If this were DS and I, I’d have text the day after saying “how’s (insert names) face today?”

It wasn’t intentional, and could’ve been a lot worse if a running 5 year old had fallen on a baby.

I had to put my hand out to stop my own 4 year old (at the time) falling on a baby once, my daughter bounced off my hand and fell into the corner of the wall. Ended up in A&E with a 2 inch gash on her head. I felt awful. But it was an accident.

Anotherlongdrive · 08/11/2019 12:08

Yabu.

You got an explanation. Its was perfectly reasonable.

A scratch that takes days to heal, doesnt sound that bad.

Moremilkplease · 08/11/2019 12:09

Well I've obviously only had the story from my mum who's care he was in so I'd have expected her or any other adult there to tell them to stop running around. I do teach my child how to behave but 5 year olds will still act excited at family gatherings and like I said I wasnt there.

OP posts:
VanyaHargreeves · 08/11/2019 12:10

YABU

Clearly a total accident

And if you go all I Demand An Apology you could alienate your BIL long term

noeyedeer · 08/11/2019 12:12

YABU. I would expect to child to have an apology at the time. You've also got an explanation about what happened, so presumably you've talked to your sister at the time? Who are you expecting an additional apology from?

churchandstate · 08/11/2019 12:12

But if you were away I wouldn’t expect an apology days later. An apology to the child, yes, and probably on pick up if the person was there, but not a big formal “I am sorry for...”

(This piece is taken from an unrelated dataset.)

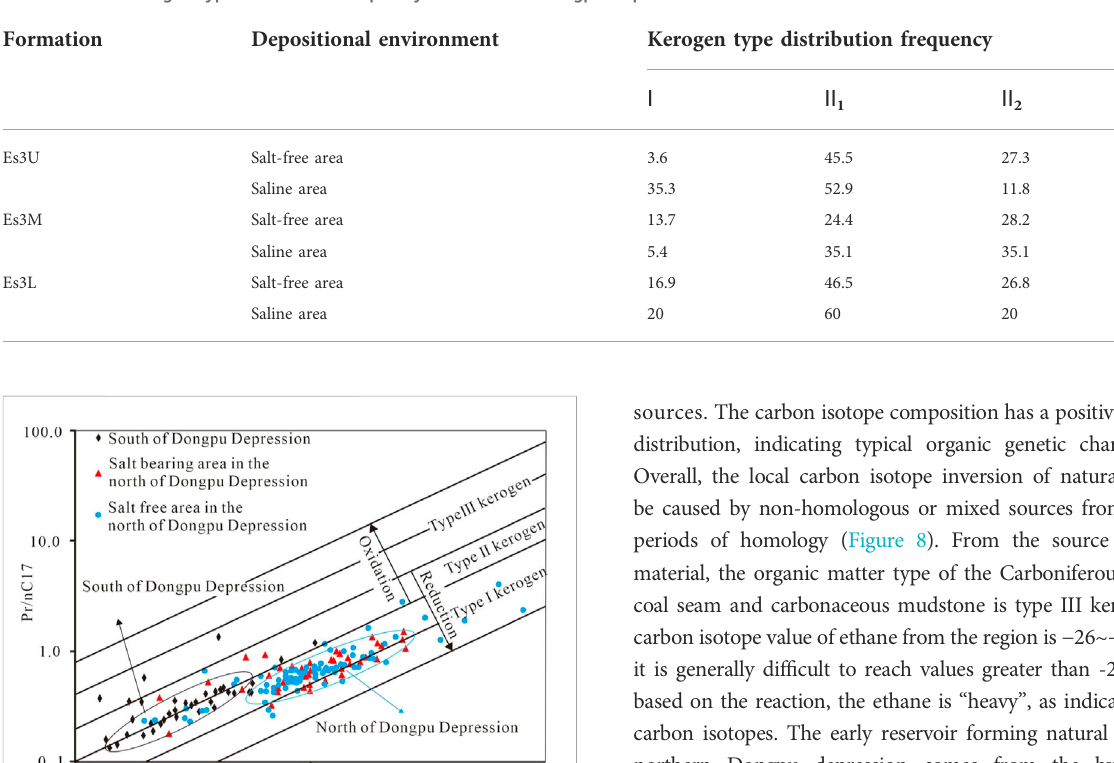
TABLE 2 Shale kerogen type distribution frequency of Es3 in the Dongpu Depression.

Moremilkplease · 08/11/2019 12:12

That's all I expected @Malibucyprus but I've had nothing from her. No we dont have a great relationship which is probably why. I would contact the parent of a child I had accidentally hurt and ask after them. I think it's the decent thing to do. Why are people making assumptions that I dont teach my child how to behave because he was running with another child? I would never have let that happen had I been there but I wasnt.

OP posts:
FunOnTheBeach20 · 08/11/2019 12:13

An apology isn’t necessary. Sounds like it was the lesser of two evils. Have you apologised for your child’s behaviour and endangering the babies safety? No. Presumably because you don’t think that’s necessary either.

Moremilkplease · 08/11/2019 12:14

Alright maybe not an apology then but an acknowledgement at least and a how is his face?

OP posts:
melj1213 · 08/11/2019 12:15

Yabu.

If they were there when you collected your DS then I might expect the partner to be the one to explain the scratch and apologise in a "Sorry about the scratch on DSs face, he nearly ran into the baby and I scratched him when I caught him." way

I wouldnt expect him to go out of his way to message you explicitly to say "Sorry for scratching your son's face" as long as he apologised in the moment, it was an accident and someone explained to you where the scratch came from.

If this happened with my nieces and nephews I might message my sibling the following day to ask "How's DSs face today?" but it wouldnt occur to me to message to apologise again.